The film tells the true story of Phiona Mutesi (Madina Nalwanga), a young Ugandan girl who sells corn on the street and lives with her mother Nakku Harriet (Lupita Nyong’o) and assorted siblings. They’re poor and don’t have too much going on, until Phiona falls in with an impromptu chess school run as a sort of community outreach project by Robert Katende (David Oyelowo). Phiona learns the game, and the ragtag bunch of kids play daily in a corrugated steel shack. Katende decides it’d be jolly to enter them in a regional tournament, and faces predictable prejudice (no poor kids here sir!). With just this much plot as runway, even a novice pilot could bring it on home for landing.
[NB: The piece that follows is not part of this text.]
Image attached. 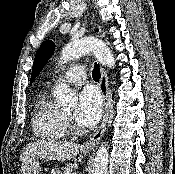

But while a super-gritty struggle-pic it’s not and the outcome is never much in doubt, director Mira Nair takes these warmhearted Disney fundamentals and squeezes from them a bright, sweet little cup of nectar.
Sure, the hardships are mostly predictable — money’s short, the rich kids will never take us seriously, and so on — and the richly-saturated street scenes probably gloss over some of the less pleasant aspects of urban Ugandan life. (Shot on location in the Katwe slums in Kampala, Uganda, there’s a part-voyeuristic, part-travelogue feel — whitewash or not.)
But this is a feel-good tale of nature and nurture driving a heartily underprivileged kid (who nonetheless doesn’t see herself that way) to some fairly heady heights. Lupita Nyong’o is excellent as Phiona’s mother, delivering a strong but nuanced performance in a role that, on first blush, offers little room for subtlety. David Oyelowo is great as well, playing the kind of through-and-through do-gooder that Disney films run on and that we all hope exist, somewhere. And Madina Nalwanga strikes just the right balance as a sometimes frustrated, sometimes petulant, sometimes prideful but always good kid who’s really just a total A-player and learns that winning itself can be, at times, an empty experience. Nair focuses just enough on each of these three main characters, always leaving Nalwanga room to play Phiona as a real, lived-in person. It’s well done.
Call me a pointless nerd, but I felt a bit shortchanged on the chess. For a movie ostensibly about the game, there’s hardly any of it actually played on screen. It’d be tough to make a football movie that didn’t show the big game, or a racing film that made do with third party descriptions of the championship — but that’s essentially what Queen of Katwe does. We’re never shown much of a game — just a couple of aw-shucks mates likely to impress people who don’t play too much. I don’t need to watch Kasparov finger-twiddle through a four-hour showdown with Deep Blue, but it would’ve been nice to drop at least a couple of nice sequences in.
On the flip side, this dearth of actual chess play makes way for something arguably much more satisfying — the use of chess as metaphor. Here, the small can become strong; the pawn can become queen; the poor can defeat the rich, and so on. It’s an ongoing riff that keeps delivering throughout the film.
You might be tempted to skip this movie because it’s a formulaic little Disney feel-gooder with a bit too much exoticism for your matinee tastes. Don’t. Queen of Katwe is well done, authentic, and despite its probably 20%-too-cheery gloss on everything it touches, very much worth your time.
And stay for the end credits, which offer a nice spin on the typical true-story reveal. Oh, also, there’s a bumpin’ song.
Haus Verdict: No surprises in terms of plot, but an inspiring true story, colorful location shooting, and top-drawer performances carry the day.
Queen of Katwe opened Friday September 30.